Task brief >> Taking the line with "5: (632, 348, 5.57)" as the first and the line with "38: (573, 337, 5.83)" as the last, set down exactly every line in that range from the entries below, and no more.

Dataset entries

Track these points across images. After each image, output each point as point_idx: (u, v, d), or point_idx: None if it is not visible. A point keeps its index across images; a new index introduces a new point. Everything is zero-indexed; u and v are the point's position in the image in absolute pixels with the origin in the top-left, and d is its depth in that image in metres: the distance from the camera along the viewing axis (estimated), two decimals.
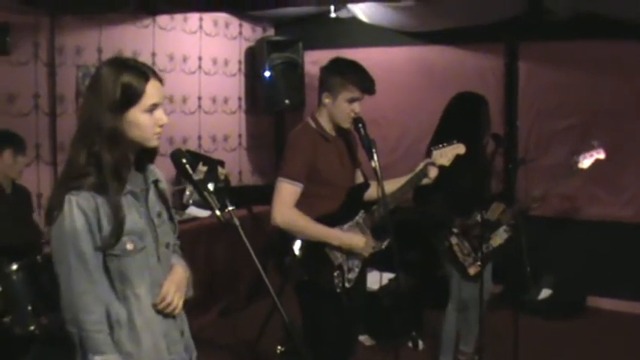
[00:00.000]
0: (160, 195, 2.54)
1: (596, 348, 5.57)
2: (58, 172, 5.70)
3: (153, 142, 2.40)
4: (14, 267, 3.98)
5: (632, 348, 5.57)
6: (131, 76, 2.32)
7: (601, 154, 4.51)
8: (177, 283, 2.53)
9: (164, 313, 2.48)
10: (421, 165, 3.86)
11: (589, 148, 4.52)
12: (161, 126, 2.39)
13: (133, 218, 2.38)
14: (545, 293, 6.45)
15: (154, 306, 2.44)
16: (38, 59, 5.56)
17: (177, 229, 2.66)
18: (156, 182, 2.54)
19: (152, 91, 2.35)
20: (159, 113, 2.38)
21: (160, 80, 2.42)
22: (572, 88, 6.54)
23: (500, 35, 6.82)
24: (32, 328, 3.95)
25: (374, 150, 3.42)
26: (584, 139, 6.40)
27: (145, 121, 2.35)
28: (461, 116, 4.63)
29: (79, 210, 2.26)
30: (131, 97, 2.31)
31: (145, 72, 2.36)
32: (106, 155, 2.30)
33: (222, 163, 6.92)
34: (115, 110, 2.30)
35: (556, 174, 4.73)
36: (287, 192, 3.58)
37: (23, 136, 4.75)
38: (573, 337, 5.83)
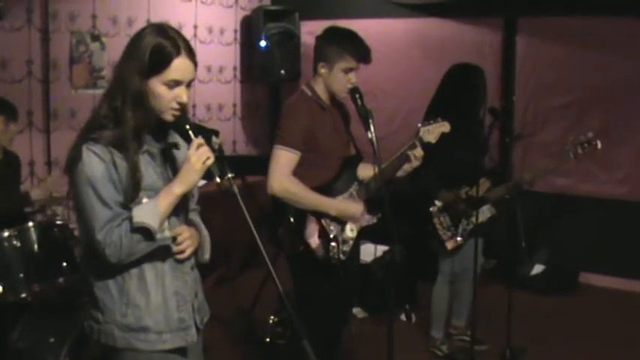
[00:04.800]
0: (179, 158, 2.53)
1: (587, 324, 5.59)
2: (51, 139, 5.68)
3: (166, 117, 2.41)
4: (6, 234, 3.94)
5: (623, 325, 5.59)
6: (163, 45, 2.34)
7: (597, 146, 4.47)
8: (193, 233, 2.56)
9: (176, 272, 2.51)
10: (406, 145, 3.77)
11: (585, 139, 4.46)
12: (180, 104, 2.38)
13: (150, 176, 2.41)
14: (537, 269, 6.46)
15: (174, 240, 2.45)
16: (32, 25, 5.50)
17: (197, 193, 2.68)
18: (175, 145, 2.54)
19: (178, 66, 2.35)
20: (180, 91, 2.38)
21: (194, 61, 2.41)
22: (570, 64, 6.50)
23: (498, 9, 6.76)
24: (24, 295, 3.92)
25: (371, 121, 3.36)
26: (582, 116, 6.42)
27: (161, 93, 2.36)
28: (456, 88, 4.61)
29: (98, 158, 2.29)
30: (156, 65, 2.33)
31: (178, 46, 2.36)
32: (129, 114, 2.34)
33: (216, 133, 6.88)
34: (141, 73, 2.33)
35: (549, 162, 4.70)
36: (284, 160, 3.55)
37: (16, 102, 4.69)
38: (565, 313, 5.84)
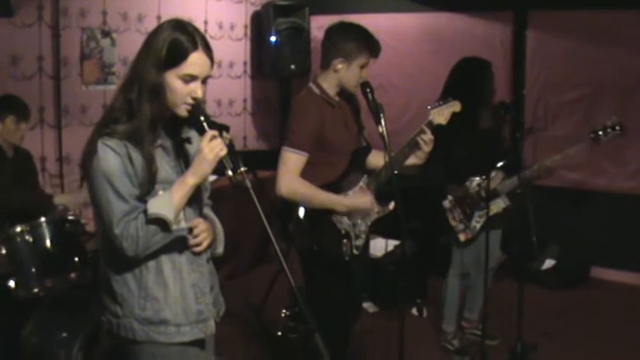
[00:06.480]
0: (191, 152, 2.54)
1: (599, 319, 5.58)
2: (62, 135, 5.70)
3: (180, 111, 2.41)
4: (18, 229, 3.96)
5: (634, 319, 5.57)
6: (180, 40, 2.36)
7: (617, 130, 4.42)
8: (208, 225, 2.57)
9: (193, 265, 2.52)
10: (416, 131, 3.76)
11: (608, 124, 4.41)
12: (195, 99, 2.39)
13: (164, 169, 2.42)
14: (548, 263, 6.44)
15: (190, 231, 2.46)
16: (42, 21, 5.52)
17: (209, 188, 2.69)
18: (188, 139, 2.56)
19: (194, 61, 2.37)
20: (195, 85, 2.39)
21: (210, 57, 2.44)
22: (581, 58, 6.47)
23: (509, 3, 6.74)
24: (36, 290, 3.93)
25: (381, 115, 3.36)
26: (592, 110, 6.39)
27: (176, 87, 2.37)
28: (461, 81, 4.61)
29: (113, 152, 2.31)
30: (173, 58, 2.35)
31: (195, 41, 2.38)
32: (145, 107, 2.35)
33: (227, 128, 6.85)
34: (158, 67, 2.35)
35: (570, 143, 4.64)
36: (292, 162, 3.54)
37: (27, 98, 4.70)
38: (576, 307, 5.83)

---

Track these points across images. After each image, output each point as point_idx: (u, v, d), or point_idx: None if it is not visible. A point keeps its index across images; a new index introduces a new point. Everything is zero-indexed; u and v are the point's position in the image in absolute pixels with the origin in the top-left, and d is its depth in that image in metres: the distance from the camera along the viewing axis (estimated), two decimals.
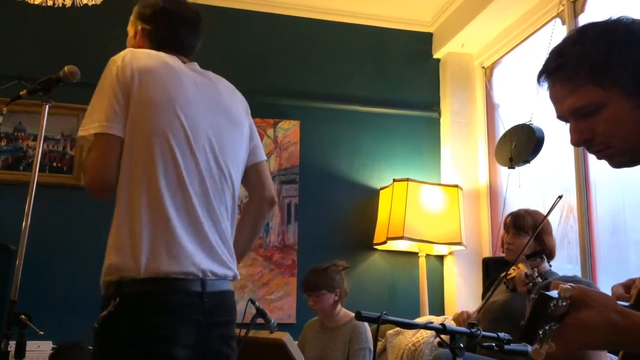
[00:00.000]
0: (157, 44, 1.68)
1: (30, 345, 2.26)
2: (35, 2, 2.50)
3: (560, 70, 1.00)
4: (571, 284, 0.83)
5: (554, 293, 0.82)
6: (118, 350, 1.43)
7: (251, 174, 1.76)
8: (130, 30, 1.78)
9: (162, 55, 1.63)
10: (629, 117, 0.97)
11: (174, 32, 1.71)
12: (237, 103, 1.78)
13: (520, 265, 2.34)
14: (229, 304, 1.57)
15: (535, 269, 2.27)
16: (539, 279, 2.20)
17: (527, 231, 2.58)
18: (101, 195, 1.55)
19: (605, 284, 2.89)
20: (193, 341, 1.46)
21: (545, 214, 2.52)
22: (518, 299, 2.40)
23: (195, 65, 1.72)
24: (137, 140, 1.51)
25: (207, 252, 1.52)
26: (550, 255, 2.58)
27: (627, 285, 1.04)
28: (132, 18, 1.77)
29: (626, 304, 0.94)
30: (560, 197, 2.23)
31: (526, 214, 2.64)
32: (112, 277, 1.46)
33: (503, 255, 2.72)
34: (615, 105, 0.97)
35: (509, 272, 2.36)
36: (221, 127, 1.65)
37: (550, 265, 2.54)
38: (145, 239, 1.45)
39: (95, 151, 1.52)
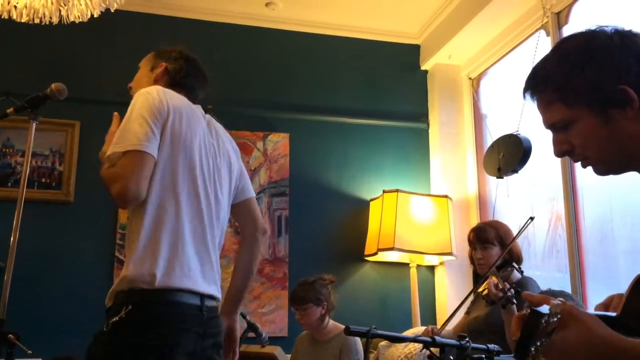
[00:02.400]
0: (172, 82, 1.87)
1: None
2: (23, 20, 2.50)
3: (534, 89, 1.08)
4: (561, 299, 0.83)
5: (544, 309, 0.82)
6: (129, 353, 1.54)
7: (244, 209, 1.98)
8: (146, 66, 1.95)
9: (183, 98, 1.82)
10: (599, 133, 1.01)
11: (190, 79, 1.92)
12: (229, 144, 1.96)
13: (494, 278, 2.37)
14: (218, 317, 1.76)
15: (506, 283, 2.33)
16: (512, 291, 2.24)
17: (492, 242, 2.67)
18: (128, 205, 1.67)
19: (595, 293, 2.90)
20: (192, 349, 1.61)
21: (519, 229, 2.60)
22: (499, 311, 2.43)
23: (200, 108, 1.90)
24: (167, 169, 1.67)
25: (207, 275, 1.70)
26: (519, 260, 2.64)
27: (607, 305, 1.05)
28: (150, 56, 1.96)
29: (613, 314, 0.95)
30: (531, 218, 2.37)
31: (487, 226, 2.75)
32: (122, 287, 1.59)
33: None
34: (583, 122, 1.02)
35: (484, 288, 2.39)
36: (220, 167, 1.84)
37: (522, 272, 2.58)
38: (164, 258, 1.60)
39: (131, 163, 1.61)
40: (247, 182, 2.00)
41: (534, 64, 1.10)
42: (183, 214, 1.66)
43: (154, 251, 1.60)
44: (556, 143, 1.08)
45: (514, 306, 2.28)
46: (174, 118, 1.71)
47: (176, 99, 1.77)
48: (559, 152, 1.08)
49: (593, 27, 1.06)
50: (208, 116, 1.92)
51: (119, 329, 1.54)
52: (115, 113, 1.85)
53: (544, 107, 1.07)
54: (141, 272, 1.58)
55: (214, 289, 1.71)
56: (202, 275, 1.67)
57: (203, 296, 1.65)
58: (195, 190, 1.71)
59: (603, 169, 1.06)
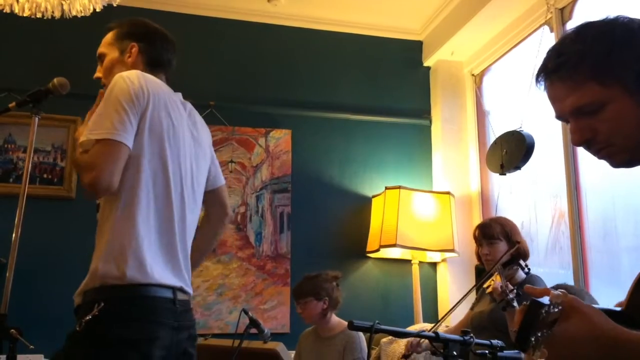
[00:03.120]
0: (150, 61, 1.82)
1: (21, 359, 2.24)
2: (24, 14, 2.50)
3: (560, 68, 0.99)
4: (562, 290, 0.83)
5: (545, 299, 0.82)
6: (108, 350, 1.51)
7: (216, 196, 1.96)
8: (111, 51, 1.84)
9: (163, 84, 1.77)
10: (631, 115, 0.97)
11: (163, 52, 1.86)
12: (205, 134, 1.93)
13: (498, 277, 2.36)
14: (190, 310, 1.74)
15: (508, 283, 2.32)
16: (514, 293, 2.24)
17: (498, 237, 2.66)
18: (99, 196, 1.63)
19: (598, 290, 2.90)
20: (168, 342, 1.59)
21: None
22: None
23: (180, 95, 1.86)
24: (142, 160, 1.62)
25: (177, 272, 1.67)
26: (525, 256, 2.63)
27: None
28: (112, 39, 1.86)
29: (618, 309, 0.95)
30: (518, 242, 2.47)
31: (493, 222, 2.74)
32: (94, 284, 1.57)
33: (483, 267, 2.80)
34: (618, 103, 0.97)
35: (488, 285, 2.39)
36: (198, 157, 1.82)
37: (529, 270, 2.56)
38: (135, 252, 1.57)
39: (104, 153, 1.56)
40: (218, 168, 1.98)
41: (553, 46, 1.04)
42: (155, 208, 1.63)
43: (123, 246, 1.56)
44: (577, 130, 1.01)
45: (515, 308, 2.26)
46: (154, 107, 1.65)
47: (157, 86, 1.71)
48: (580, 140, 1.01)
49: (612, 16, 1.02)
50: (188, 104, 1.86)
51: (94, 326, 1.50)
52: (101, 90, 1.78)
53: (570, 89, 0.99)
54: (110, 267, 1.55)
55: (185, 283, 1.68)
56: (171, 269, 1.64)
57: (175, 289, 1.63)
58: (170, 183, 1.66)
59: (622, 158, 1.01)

Answer section >>
5: (632, 348, 5.57)
6: (131, 76, 2.32)
7: (601, 154, 4.51)
8: (177, 283, 2.53)
9: (164, 313, 2.48)
10: (421, 165, 3.86)
11: (589, 148, 4.52)
12: (161, 126, 2.39)
13: (133, 218, 2.38)
14: (545, 293, 6.45)
15: (154, 306, 2.44)
16: (38, 59, 5.56)
17: (177, 229, 2.66)
18: (156, 182, 2.54)
19: (152, 91, 2.35)
20: (159, 113, 2.38)
21: (160, 80, 2.42)
22: (572, 88, 6.54)
23: (500, 35, 6.82)
24: (32, 328, 3.95)
25: (374, 150, 3.42)
26: (584, 139, 6.40)
27: (145, 121, 2.35)
28: (461, 116, 4.63)
29: (79, 210, 2.26)
30: (131, 97, 2.31)
31: (145, 72, 2.36)
32: (106, 155, 2.30)
33: (222, 163, 6.92)
34: (115, 110, 2.30)
35: (556, 174, 4.73)
36: (287, 192, 3.58)
37: (23, 136, 4.75)
38: (573, 337, 5.83)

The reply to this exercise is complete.